Passage given:
Re: [PATCH bpf-next v2 1/1] bpf: Simplify checking size of helper accesses

Andrii Nakryiko <andrii.nakryiko@xxxxxxxxx> · Wed, 20 Dec 2023 21:00:01 -0800

On Tue, Dec 19, 2023 at 11:54 AM Andrei Matei <andreimatei1@xxxxxxxxx> wrote:
>
> On Tue, Dec 19, 2023 at 2:03 PM Andrii Nakryiko
> <andrii.nakryiko@xxxxxxxxx> wrote:
> >
> > On Sat, Dec 16, 2023 at 5:07 PM Andrei Matei <andreimatei1@xxxxxxxxx> wrote:
> > >
> > > This patch simplifies the verification of size arguments associated to
> > > pointer arguments to helpers and kfuncs. Many helpers take a pointer
> > > argument followed by the size of the memory access performed to be
> > > performed through that pointer. Before this patch, the handling of the
> > > size argument in check_mem_size_reg() was confusing and wasteful: if the
> > > size register's lower bound was 0, then the verification was done twice:
> > > once considering the size of the access to be the lower-bound of the
> > > respective argument, and once considering the upper bound (even if the
> > > two are the same). The upper bound checking is a super-set of the
> > > lower-bound checking(*), except: the only point of the lower-bound check
> > > is to handle the case where zero-sized-accesses are explicitly not
> > > allowed and the lower-bound is zero. This static condition is now
> > > checked explicitly, replacing a much more complex, expensive and
> > > confusing verification call to check_helper_mem_access().

Records:
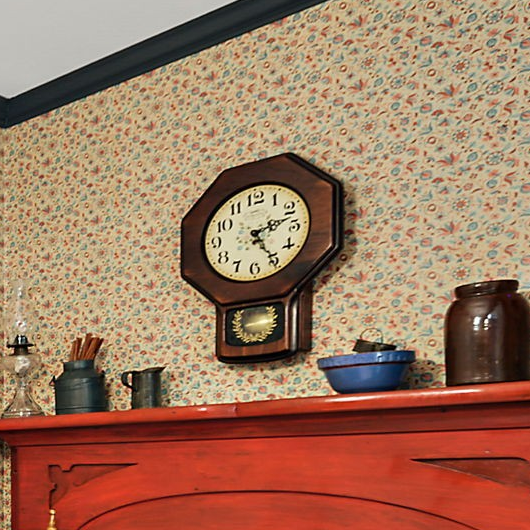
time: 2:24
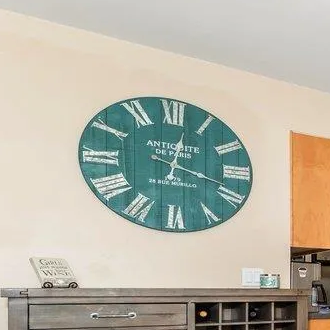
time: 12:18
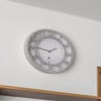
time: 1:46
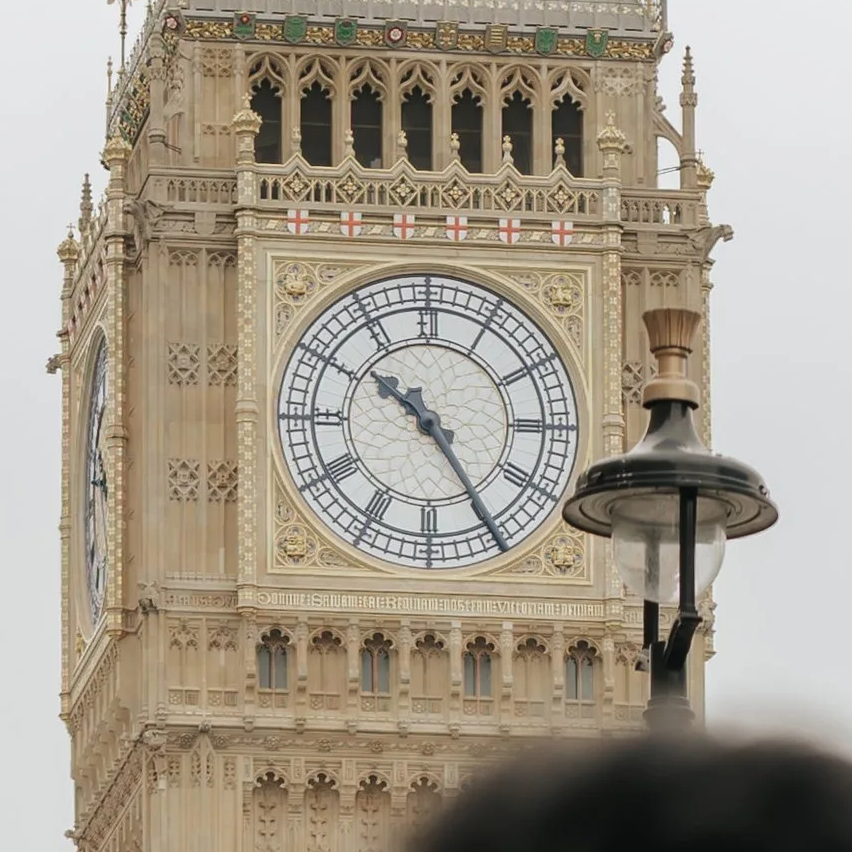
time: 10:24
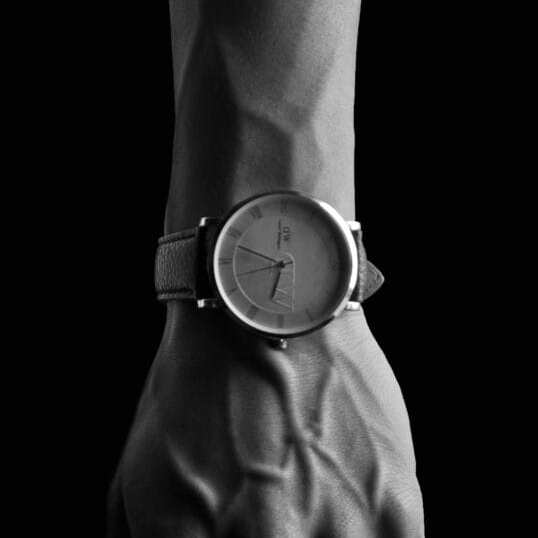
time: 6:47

Task set:
A) In the BPF patch thread, which function's handling of the size argument is described as confusing and wasteful before the patch?
B) Pick up the email thread about the BPF patch on helper access size checks right after its last sentence, and keep going in the same voice.

Exercise results:
A) check_mem_size_reg()

B)
> > >
> > > Now that check_mem_size_reg() deals directly with the zero_size_allowed
> > > checking, the single remaining call to check_helper_mem_access() can
> > > pass a static value for the zero_size_allowed arg, instead of
> > > propagating a dynamic one. I think this is an improvement, as tracking
> > > the wide propagation of zero_sized_allowed is already complicated.
> > >
> > > This patch also results in better error messages for rejected zero-size
> > > reads. Before, the message one would get depended on the type of the
> > > pointer and on other conditions, and sometimes the message was plain
> > > wrong: in some tests that changed you'll see that the old message was
> > > something like "R1 min value is outside of the allowed memory range",
> > > where R1 is the pointer register; the error was wrongly claiming that
> > > the pointer was bad instead of the size being bad. Other times the
> > > information that the size came for a register with a possible range of
> > > values was wrong, and the error presented the size as a fixed zero.
> > >
> > > (*) Besides standing to reason that the checks for a bigger size access
> > > are a super-set of the checks for a smaller size access, I have also
> > > mechanically verified this by reading the code for all types of
> > > pointers. I could convince myself that it's true for all but
> > > PTR_TO_BTF_ID (check_ptr_to_btf_access). There, simply looking
> > > line-by-line does not immediately prove what we want. If anyone has any
> > > qualms, let me know.
> > >
> > > Signed-off-by: Andrei Matei <andreimatei1@xxxxxxxxx>
> > > ---
> > >  kernel/bpf/verifier.c                         | 85 +++++++++++++++++--
> > >  .../bpf/progs/verifier_helper_value_access.c  | 45 +++++++++-
> > >  .../selftests/bpf/progs/verifier_raw_stack.c  |  4 +-
> > >  3 files changed, 120 insertions(+), 14 deletions(-)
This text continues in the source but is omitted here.